Ok, first lie of the blog: technically I fell on Saturday and now it’s Tuesday, but I had the idea to start this blog on Sunday and thought that title sounded nice. Now on to the real story…
On Saturday August 6th, I was lying on my couch, home alone, reading Donald Miller’s A Million Years in a Thousand Miles when I came across this line: “When we look back on our lives, what we will remember are the crazy things we did, the times we worked harder to make a day stand out.” After reading this line I was inspired…inspired to take an hour-long nap. But after that nap I was fully rested and truly inspired. I thought about turning on the TV and watching another season of How I Met Your Mother, Facebooking, and checking out the internets—but no, it was time to make the day memorable. I turned off the TV, got up from the couch, grabbed my longboard and headed to a hill across town I’d always wanted to carve down (don’t worry, I’m aware of how trendy/tool-ish I sound). I approached a hill before the hill I wanted to ride down and started pushing. At this point, I was feeling really good about myself. I’d gotten out of the house, was doing something I’d told myself I was going to do for a long time, and I was going to push the bounds of my longboarding skills. As I rounded the corner from the pre-hill to the hill I wanted I go down, I started to gain more speed than desired. I thought about stopping, or slowing myself with the brake of my Rainbow sandal, but then I was too high-and-mighty on my I-made-it-off-the-couch-mindset to halt the growing speed. Then I was faced with the hill. I hadn’t taken a look at it before going down it, I just went for it—big mistake. My speed only increased and my board became more and more wobbly. I attempted to carve from one side of the road to the other in order to regain control, but my board only grew ricketier with each swerve. I got scared. I imagined the board slipping out from under me, my tailbone being thrust to the ground, sprawling out my wrists in an attempt to brace myself, but shattering them instead. My imagination and fear got the best of me and I decided to bail. I leapt off the board thinking if I’d made the leap on my own accord--as opposed to gravity doing it--it would be more graceful and less painful. I was wrong. Gravity still won, that jerk. I rolled several time in a blur of road pavement and exposed legs. After the shock wore off, the adrenaline kicked in. I walked about a mile back home with my board under my arm, my head hung low, and the scrapes of my knees filling with blood.

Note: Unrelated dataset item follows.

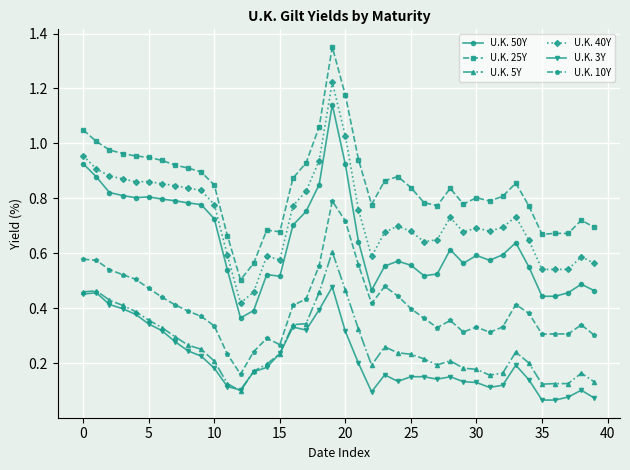

Which series has the largest range (max minus min)?

U.K. 25Y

Moral of the story and the point of this blog: I’m not the adventurous type. I wasn’t meant to make my days memorable by being daring on a longboard. I’m much more comfortable behind the safety of my Macbook screen, tap-tap-tapping away on the keys and producing writing. Bringing any of you readers up to speed on my current life situation, I graduated with a BA in English/Writing and a minor in linguistics and I’m 100% qualified to be unemployed. This blog is my way of coping with my recent entrance and grand welcome into what people call the “Real World”. I don’t want to fall on my longboard again, I don’t want to run a marathon, and I don’t want to be someone I’m not. I don’t want to do anything besides apply for jobs I’m not qualified for & ones I’m overqualified for while keeping up my writing skills by blogging on a regular basis. So I invite you all to follow my overly tame adventures in navigating the real world from the safety of my couch.
Also, an update: it's 3 days after my wipeout and I'm in quite possibly the most pain I've ever been in. I can't bend my knees. The wounds are trying to scab and are causing a pins & needles sensation in the process. I walk like an old lady. And I'm pretty sure my left hand will need to be amputated in the future. That's what I get for leaving the couch.